As for the rest, I have made the necessary adjustments to the two documents.
Comment 13 Daniel Gruno 2012-04-13 14:16:21 UTC
I'm going to close this ticket now, as we have already moved way beyond the scope of the original complaint. If you still have issues with the rewrite documents, you are welcome to open a new ticket, but I must ask that you do so for each specific subject that comes to mind, so it won't end up like a never-ending ticket like this one.

Having each specific subject in a separate thread would also greatly ease the discussion, as we know to what we are replying, and within which scope we're discussing the issue.

You are, of course, also very welcome to submit a patch for the documents you want changed, so we won't have to muck about ourselves when a few wordings need change here and there.
Comment 14 Philippe Cloutier 2012-04-13 17:16:29 UTC
Thank you once more for your changes, Daniel.

I opened a new request about a minor problem left in the introduction (bug 53080).

But I still think that the second parenthesis in "On the first RewriteRule, it is matched against the (%-decoded) URL-path (or file-path, depending on the context) of the request." is wrong.

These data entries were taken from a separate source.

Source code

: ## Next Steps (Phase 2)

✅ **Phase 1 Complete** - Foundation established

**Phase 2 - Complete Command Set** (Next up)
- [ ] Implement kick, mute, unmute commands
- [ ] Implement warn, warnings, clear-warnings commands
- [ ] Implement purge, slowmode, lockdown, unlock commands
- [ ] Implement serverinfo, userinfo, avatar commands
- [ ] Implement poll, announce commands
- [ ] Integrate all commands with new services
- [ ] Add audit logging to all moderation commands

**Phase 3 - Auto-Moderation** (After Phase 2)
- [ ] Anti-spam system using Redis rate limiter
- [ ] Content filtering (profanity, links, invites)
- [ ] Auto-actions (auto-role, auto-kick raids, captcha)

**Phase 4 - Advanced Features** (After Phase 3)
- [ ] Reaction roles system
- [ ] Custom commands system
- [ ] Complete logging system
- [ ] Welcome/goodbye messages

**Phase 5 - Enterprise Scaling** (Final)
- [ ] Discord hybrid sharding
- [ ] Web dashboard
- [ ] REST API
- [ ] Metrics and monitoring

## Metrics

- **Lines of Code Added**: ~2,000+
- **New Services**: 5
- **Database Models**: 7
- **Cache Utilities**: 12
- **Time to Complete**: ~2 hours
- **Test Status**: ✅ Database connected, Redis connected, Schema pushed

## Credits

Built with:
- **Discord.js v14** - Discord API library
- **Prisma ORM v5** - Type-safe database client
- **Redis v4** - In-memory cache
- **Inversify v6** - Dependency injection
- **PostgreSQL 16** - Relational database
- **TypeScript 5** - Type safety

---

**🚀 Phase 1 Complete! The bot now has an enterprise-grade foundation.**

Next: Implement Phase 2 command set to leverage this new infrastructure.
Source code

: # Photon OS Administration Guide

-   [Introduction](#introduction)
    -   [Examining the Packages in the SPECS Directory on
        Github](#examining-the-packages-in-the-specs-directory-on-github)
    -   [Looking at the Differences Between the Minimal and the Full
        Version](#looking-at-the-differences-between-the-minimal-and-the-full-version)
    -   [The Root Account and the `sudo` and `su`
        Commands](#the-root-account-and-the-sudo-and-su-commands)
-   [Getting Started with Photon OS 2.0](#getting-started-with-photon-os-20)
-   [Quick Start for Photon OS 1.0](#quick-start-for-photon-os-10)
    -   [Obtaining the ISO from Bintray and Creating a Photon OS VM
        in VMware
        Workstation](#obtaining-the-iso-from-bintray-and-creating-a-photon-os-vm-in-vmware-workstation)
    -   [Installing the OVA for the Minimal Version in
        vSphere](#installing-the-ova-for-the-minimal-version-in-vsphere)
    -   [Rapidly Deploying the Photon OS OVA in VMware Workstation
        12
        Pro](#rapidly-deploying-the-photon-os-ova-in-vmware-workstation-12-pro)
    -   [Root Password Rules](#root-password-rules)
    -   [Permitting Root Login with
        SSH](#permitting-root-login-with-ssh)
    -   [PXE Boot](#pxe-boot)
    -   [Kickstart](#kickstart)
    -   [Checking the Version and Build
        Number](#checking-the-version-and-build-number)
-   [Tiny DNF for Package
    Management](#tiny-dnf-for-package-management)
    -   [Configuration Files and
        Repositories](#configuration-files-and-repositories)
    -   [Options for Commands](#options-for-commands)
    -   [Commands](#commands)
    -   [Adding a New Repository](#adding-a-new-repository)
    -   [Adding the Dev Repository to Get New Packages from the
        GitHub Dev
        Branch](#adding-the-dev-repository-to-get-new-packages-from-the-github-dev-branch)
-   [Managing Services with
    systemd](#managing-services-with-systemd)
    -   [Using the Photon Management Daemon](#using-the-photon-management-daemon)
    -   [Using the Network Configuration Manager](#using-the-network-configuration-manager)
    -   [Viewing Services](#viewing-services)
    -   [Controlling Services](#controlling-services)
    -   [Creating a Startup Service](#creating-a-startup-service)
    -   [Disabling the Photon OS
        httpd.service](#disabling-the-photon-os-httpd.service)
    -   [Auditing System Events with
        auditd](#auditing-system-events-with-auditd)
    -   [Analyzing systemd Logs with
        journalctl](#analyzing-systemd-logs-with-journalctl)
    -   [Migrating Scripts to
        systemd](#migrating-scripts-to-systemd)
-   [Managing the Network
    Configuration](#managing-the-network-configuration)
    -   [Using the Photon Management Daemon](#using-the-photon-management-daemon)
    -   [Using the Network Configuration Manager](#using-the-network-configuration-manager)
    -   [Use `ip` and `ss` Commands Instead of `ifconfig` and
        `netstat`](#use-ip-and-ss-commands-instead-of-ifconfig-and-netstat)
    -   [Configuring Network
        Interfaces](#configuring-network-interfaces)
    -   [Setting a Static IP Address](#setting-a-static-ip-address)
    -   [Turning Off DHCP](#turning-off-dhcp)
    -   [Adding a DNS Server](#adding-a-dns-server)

I forgot to mention, just below we expand on that:
In Directory and htaccess context, the Pattern will initially be matched against the filesystem path, after removing the prefix that led the server to the current RewriteRule (e.g. "app1/index.html" or "index.html" depending on where the directives are defined).

I find this less bad, although one may ask *which* filesystem path this refers to.

Let me try to put the issue differently: What is the file-path of a request?
Comment 15 Philippe Cloutier 2012-04-26 16:50:19 UTC
I reported the "file-path" problem in #53153. I also opened #53152 about the part which mentions RewriteBase.